Learn to fight fast: Tae Kwon Do or Krav Maga?

A character having to quickly learn some kind of martial art for self defense is kind of a cliche. To be more memorable, I’d say you should have your character try to learn the martial art, but ultimately fail.

Indeed. As a teenager, I studied kenpo, and it wasn’t until I got to brown belt that we started learning throws. At which point I wished I had started with a different system that emphasized them more, because I found that the throws came much more naturally to me than the various strikes (kicks, punches, etc.) had.

True, you don’t learn any art that fast.

What you could do fairly quickly*, however, is learn a few basic techniques that are useful, and drill those exclusively until they become a reflexive response to one or two common attacks. This isn’t for trying to win a fight, it’s more for breaking loose and running. One technique for breaking a grip on your arm, one each for breaking grabs from in front and behind, maybe a low kick to the leg to hamper pursuit. If she can break an initial grab, she should be able to escape–dancers have serious legs, and when you add in the fact that she’s a vampire who can’t get out of breath, she should have a substantial advantage over a living pursuer.

Once the basic survival techniques are established, then she can work on more complex and/or offensive stuff. After all, if she doesn’t get killed, she’s got all the time in the world to learn it.

*Where “quickly” is measured in weeks to a few months, depending on how much she practices.

And to make the drills useful, pair them with a useful activity. Wax the car, paint the house, sand the deck, paint the fence. Or, for a vampire, mop the blood, polish the coffin, etc.

…and heads popping up from other cubicles chanting, “Collate…! Collate…! Collate…!”

Do vampires inhabit cubicles?

Taekwondo. It’s fast, it’s effective, it puts the hurt on someone bad.

When I teach self-defense seminars to the general public, we teach awareness more than anything. We include some simple blocks, eye gouges, strikes to pressure points and a low angle kick to blow out the knee. You want to learn more, come to class.

Intro lessons in marital arts are generally a good way to get badly hurt in a real street fight. Even a green belt isn’t ready for the savagery of an experienced street fighter.

Some of the self defense classes are good. Because they teach a basic move to break free and then run like hell. There’s no intent to actually fight an opponent.

I’ve often mused that a good effective (self-defense) martial art would be based on everything that is outlawed in MMA/UFC. Eye gouges/rakes, gripping/punching the windpipe, headbutts, kicks to the groin, elbows to the back of the head, elbows to the spine, etc.

This is exactly what I want her to learn. Her chief enemy is known to wield a knife, and has “a score to settle” with her. She needs to be able to make him unable to chase her as she runs away. She doesn’t need to kick his ass.
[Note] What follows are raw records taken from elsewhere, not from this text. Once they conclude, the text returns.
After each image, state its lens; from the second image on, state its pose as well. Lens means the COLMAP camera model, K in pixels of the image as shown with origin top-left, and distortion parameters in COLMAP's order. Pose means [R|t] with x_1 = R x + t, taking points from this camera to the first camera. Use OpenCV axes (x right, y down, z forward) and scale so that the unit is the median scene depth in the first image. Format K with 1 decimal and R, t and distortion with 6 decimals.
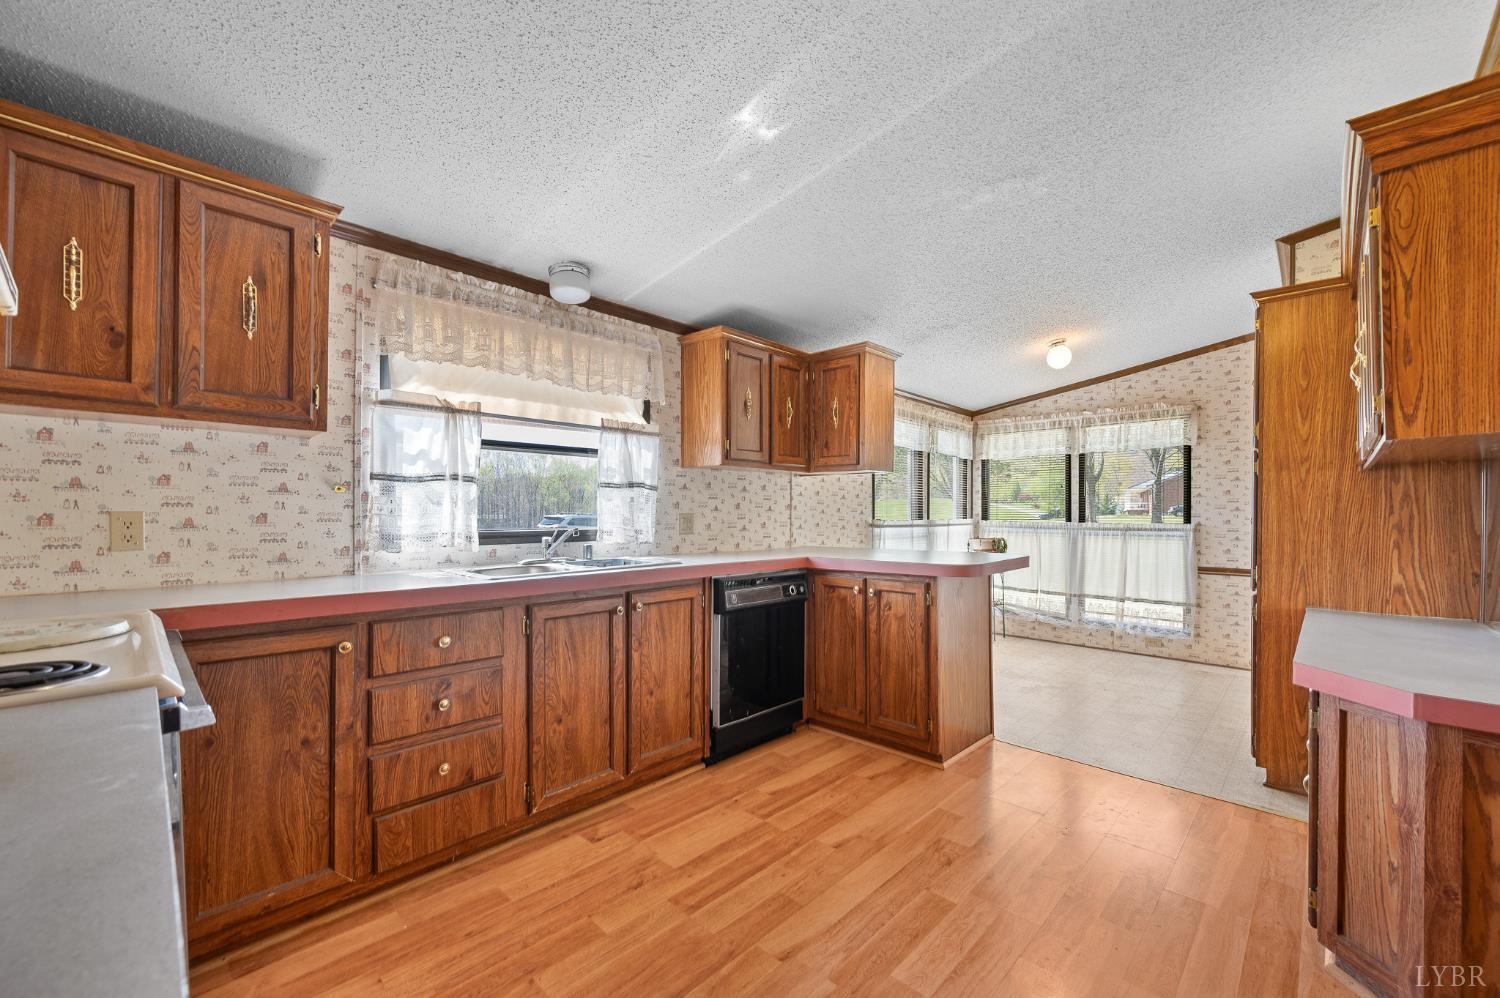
lens RADIAL K [[600.9, 0, 752.7], [0, 600.9, 513.8], [0, 0, 1]] dist [-0.002490, -0.000296]
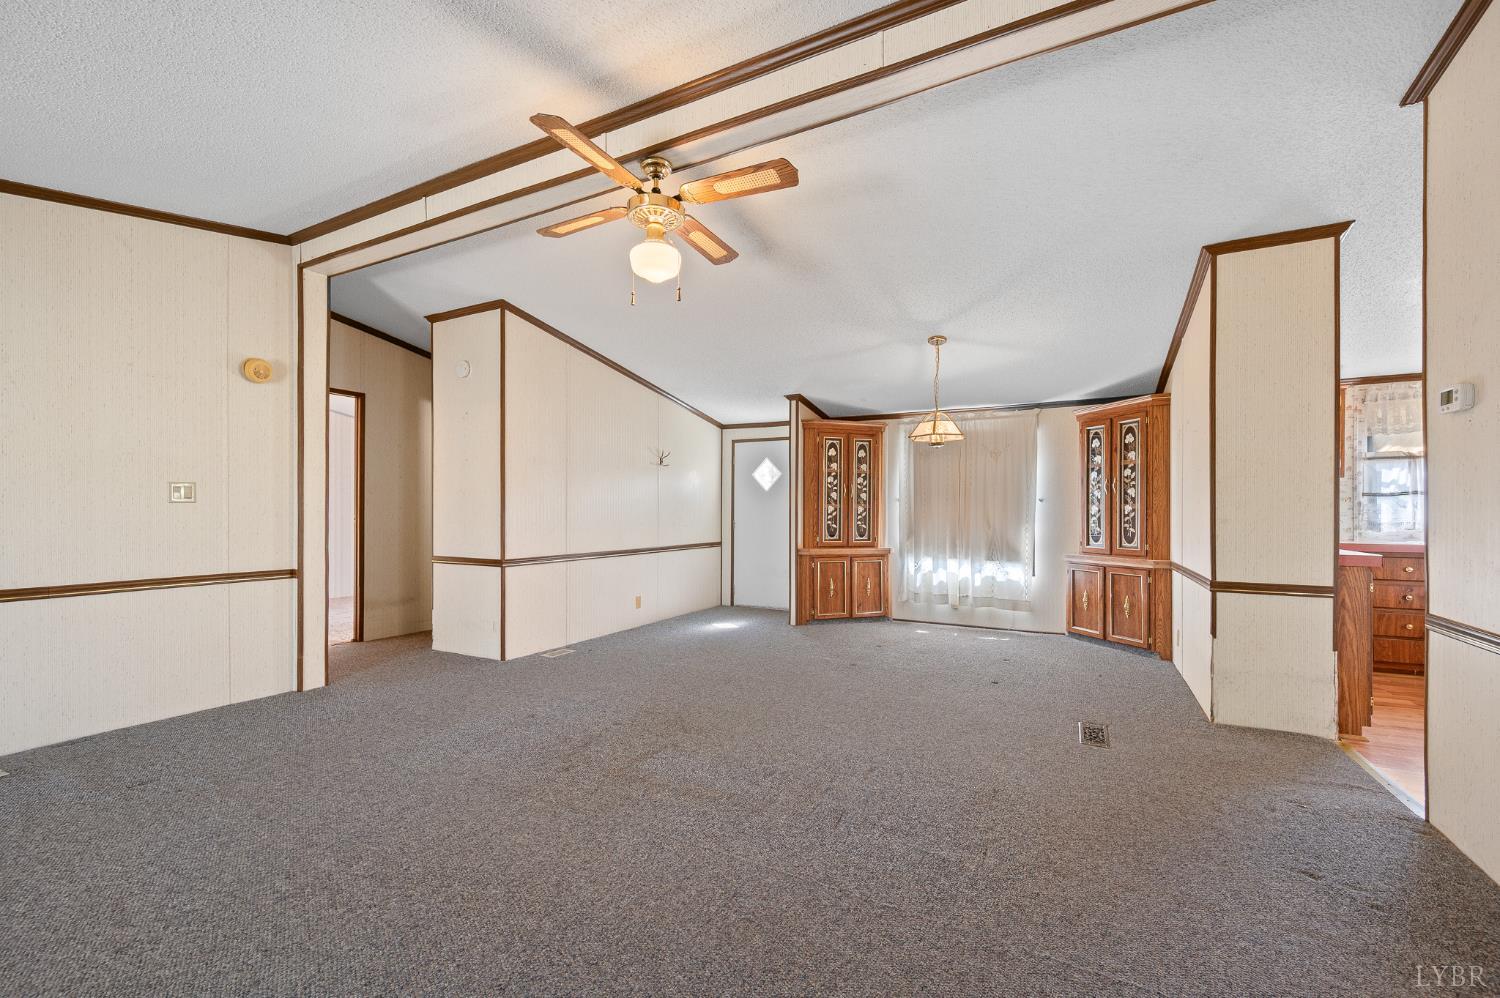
lens RADIAL K [[600.9, 0, 765.4], [0, 600.9, 510.7], [0, 0, 1]] dist [-0.002490, -0.000296]
pose [[0.276689, -0.003197, -0.960954, 0.776051], [0.003180, 0.999992, -0.002411, -0.006883], [0.960954, -0.002389, 0.276697, -1.541669]]
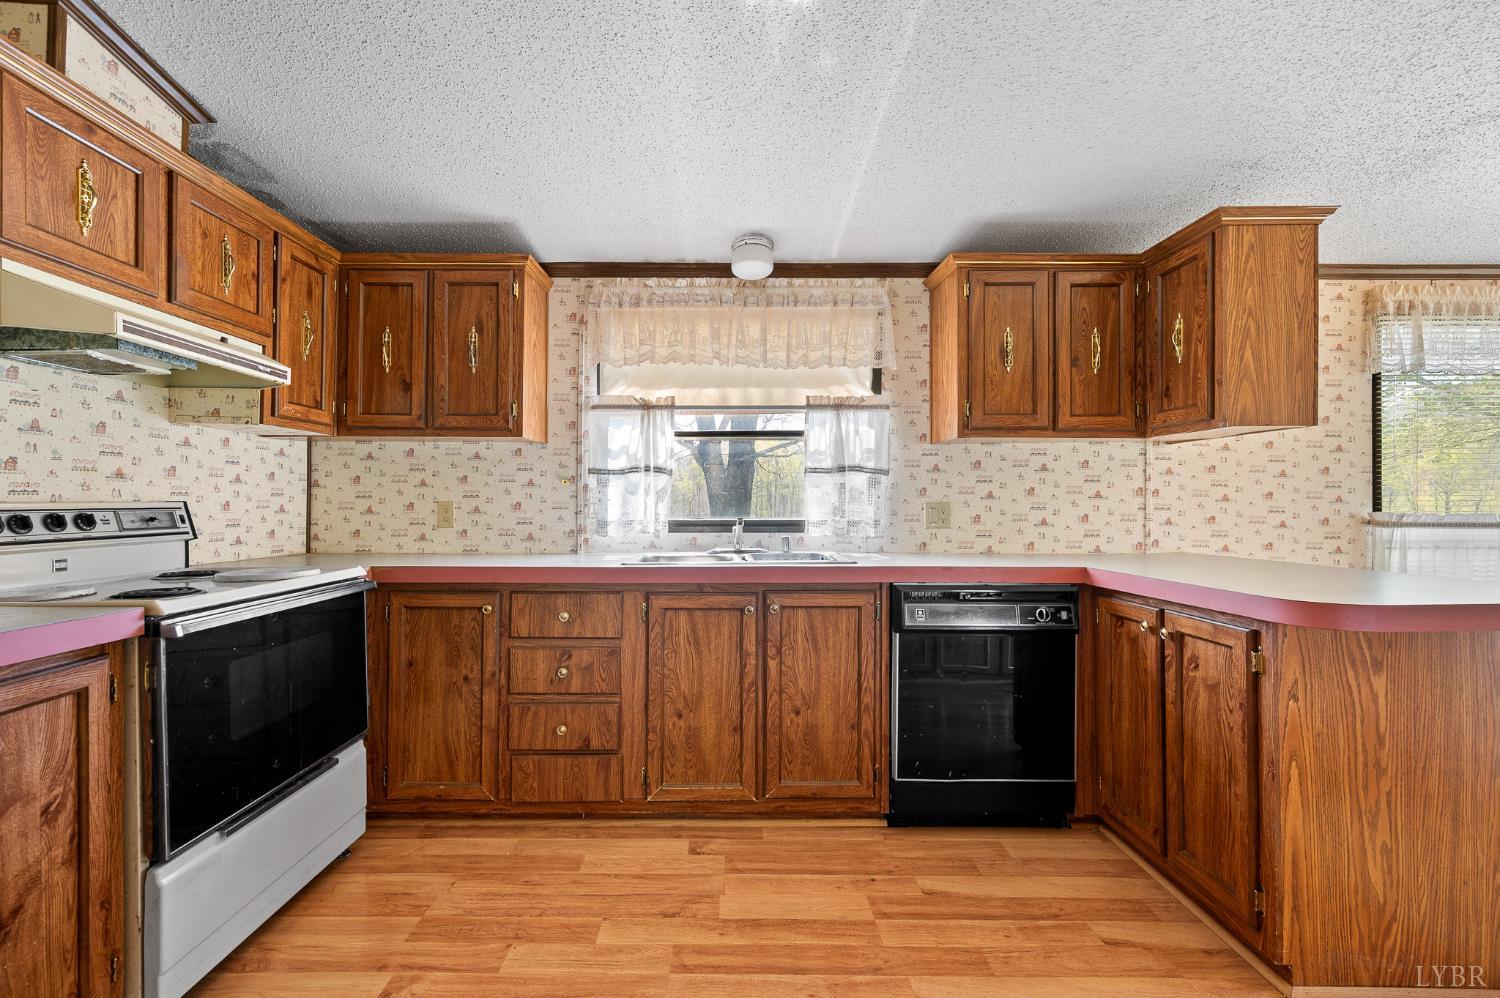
lens RADIAL K [[641.8, 0, 724.9], [0, 641.8, 501.1], [0, 0, 1]] dist [-0.001876, -0.000192]
pose [[0.686520, -0.004810, -0.727095, 0.454742], [0.000930, 0.999983, -0.005737, 0.004144], [0.727110, 0.003262, 0.686513, 0.320403]]
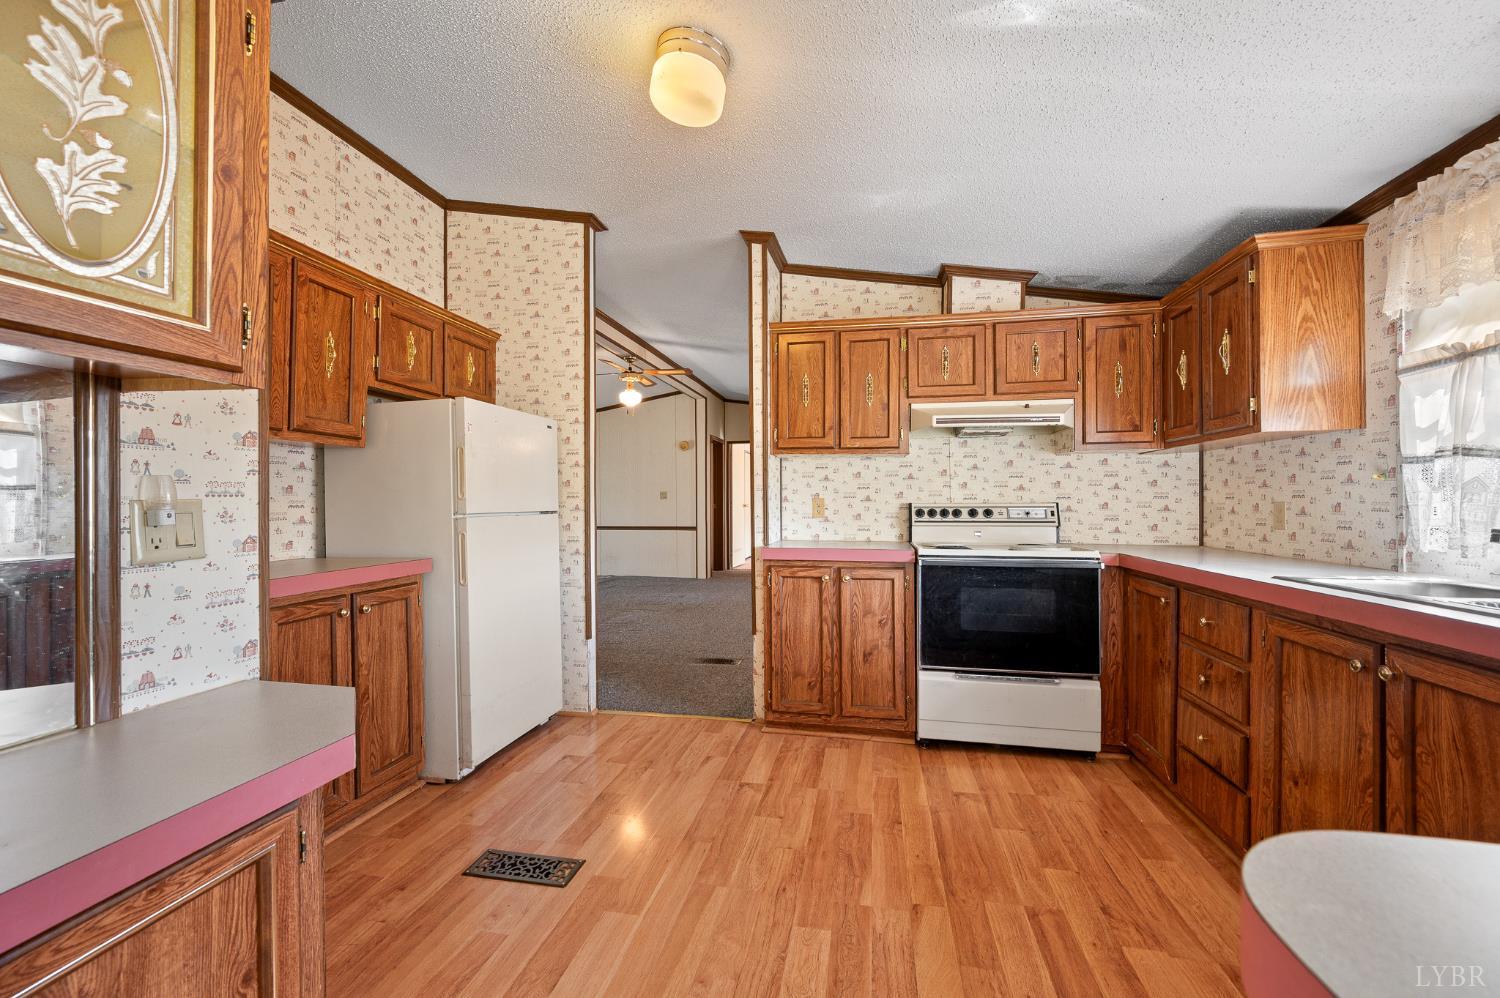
lens RADIAL K [[600.9, 0, 745.9], [0, 600.9, 494.0], [0, 0, 1]] dist [-0.002490, -0.000296]
pose [[-0.849485, -0.011078, -0.527497, 0.608118], [-0.002813, 0.999860, -0.016468, 0.003562], [0.527606, -0.012505, -0.849397, 1.198549]]
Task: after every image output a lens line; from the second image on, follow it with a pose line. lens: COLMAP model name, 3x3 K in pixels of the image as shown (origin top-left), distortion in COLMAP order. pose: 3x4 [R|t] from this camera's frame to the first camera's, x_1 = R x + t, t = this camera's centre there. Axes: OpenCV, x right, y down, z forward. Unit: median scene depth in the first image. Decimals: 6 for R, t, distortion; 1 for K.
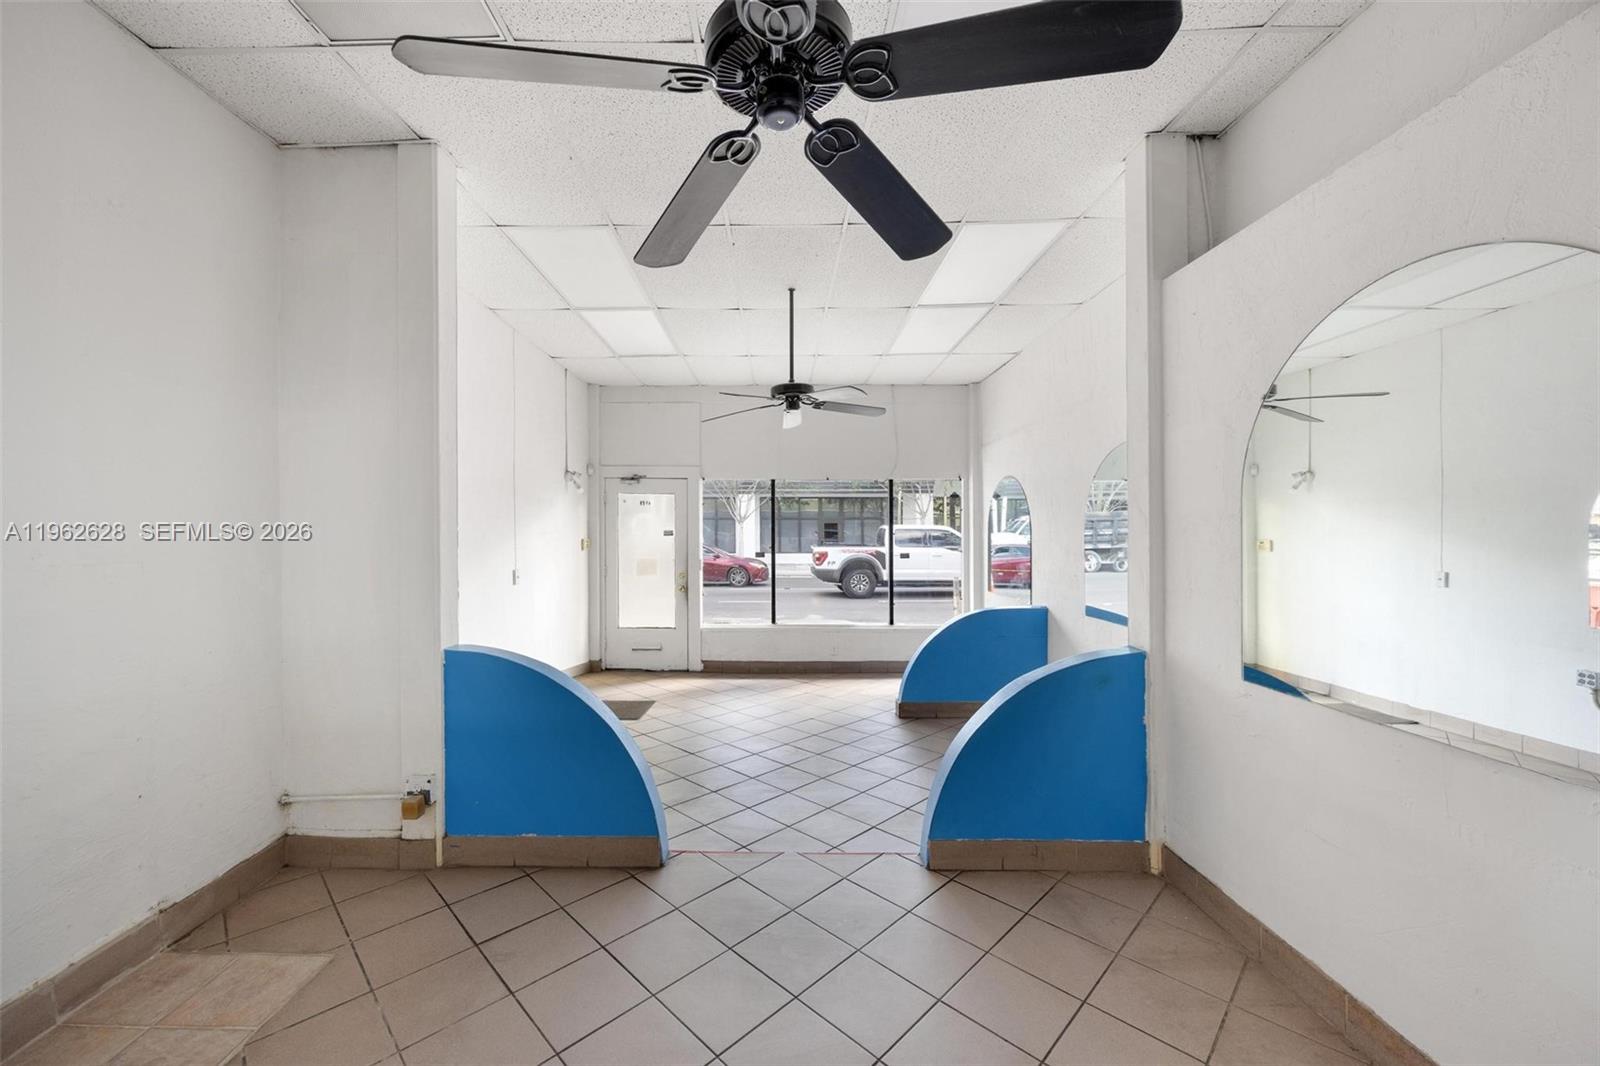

[undead]"Hmmm… more roomy than a coffin… internet access… business casual fashion never changes… free office supplies… nobody questions why I never leave… when people disappear, the rest of the flock just think they’ve just been ‘downsized’…
bodies can be shipped out in those locked ‘secure shedding material’ boxes… and they pay me? " [/undead]

Me too, and I agree it’s more “sport” than “combat” which is why I chose that particular martial art to begin with. Many dojangs however, include hapkido and other more practical self-defence components as part of their general TKD class. For example, I believe about 15% of my time in class is devoted to learning self-defence and actual fighting techniques that would be of use if someone attacked me. However all the sparring and related training are for tae kwon do lots of flashy kicks that you would use in a tournament, but not something you’d use in a street fight.

A vampire who uses Krav Manga would be particularly vicious. A vampire who uses tae kwon do would LOOK really cool doing it though.

Yeah, then she is pretty much screwed. Knife is one the most difficult weapons to defend against, much less by a beginner.

However, the krav instructors in my area typically do intro to weapons defense courses once or twice a year as a marketing event and to break up the normal routine of weekly training classes for current students. The full-blown weapons defense is only taught at higher levels, though many of the initial redirects are based on what is taught at the lower levels.

Yeah, the only styles I know of that really start with weapons at the beginner levels are the Filipino stick styles. With Arnis-Aikido, the very first lessons are on disarming an attacker, but the focus is on canes. Variants of the same techniques are applicable to knives, but knives are tricky to deal with; they’re probably the hardest weapon to take away from someone.

Given that the stalker uses a knife, and that the protagonist is a vampire, maybe her training should emphasize target control (i.e. “not getting hit where it counts”). I could see a vampire instructor putting that spin on a style, since most strikes aren’t going to be particularly dangerous or disabling to a vamp. Choosing to take a knife to the shoulder would be better than taking one to the heart, and it would likely provide an opportunity to strip the weapon. (Of course, it’s pretty hard to stab someone in the heart with a knife while they’re fighting back, anyway.)

Well, she’s not taking classes, she’s taking private lessons from a vampire instructor, who is teaching her the things she’ll need to know, rather than teaching her the standard from-the-ground-up methods.